Chief Operating Officer (COO) Danantara, Dony Oskaria menjelaskan, selama periode transisi 6 bulan (1 Juni-31 Desember 2026), DSI akan berfungsi melakukan pengawasan terhadap perusahaan batu bara, CPO, dan paduan besi yang melakukan ekspor. Setelah periode transisi selesai, DSI akan menjalankan perannya sebagai BUMN pengekspor tunggal untuk komoditas strategis.
Dony mengatakan, pihaknya akan menggelar diskusi yang intensif dengan para eksportir batu bara, CPO, dan paduan besi sebelum DSI menjalankan operasionalnya secara penuh pada 1 Januari 2027. Salah satu isu yang dibahas yakni soal harga patokan ekspor komoditas yang nantinya dibeli DSI.
"Akan banyak diskusi yang kita lakukan termasuk juga mengenai penentuan patokan harga yang nanti akan kita diskusikan dengan pemerintah dan juga dengan seluruh pelaku usaha," ujarnya dalam konferensi pers di Kantor Wisma Danantara, Jakarta, Minggu (31/5/2026).

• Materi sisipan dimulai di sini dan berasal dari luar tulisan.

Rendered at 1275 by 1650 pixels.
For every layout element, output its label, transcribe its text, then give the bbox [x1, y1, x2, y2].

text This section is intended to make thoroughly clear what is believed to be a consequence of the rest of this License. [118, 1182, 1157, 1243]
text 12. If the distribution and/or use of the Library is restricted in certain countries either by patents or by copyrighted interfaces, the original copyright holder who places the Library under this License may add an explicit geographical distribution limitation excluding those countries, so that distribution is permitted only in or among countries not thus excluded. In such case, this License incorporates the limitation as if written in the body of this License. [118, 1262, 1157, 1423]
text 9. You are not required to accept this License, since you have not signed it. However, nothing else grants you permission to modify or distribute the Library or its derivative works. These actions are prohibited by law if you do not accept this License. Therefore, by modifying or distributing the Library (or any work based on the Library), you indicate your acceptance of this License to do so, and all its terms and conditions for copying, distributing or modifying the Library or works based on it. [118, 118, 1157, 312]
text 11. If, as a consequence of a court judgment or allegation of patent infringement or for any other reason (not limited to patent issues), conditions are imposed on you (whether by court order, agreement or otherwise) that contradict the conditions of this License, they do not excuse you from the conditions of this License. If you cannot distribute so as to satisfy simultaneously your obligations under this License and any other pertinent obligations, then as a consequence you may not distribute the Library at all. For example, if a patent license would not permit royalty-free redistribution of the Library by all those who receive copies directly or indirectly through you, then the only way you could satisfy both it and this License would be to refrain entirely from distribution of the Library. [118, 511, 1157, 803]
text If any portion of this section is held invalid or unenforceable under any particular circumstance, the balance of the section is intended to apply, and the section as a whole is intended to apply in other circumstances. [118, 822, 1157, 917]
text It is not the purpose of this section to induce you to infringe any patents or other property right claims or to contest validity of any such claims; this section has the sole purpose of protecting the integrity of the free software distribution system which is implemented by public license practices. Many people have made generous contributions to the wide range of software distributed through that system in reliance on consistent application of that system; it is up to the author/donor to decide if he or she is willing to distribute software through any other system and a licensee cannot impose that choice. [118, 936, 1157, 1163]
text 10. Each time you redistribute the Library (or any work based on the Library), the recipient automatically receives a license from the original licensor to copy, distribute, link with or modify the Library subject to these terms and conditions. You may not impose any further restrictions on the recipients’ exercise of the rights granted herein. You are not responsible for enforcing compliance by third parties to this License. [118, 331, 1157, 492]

Dia berharap kehadiran DSI akan bermanfaat bagi para pengusaha dalam menjalankan kegiatan ekspor yang benar. Selain itu, pembentukan BUMN ekspor ini juga diharapkan menjadi katalis dalam mendorong pendapatan negara yang selama ini hilang akibat praktik under-invoicing dan transfer pricing.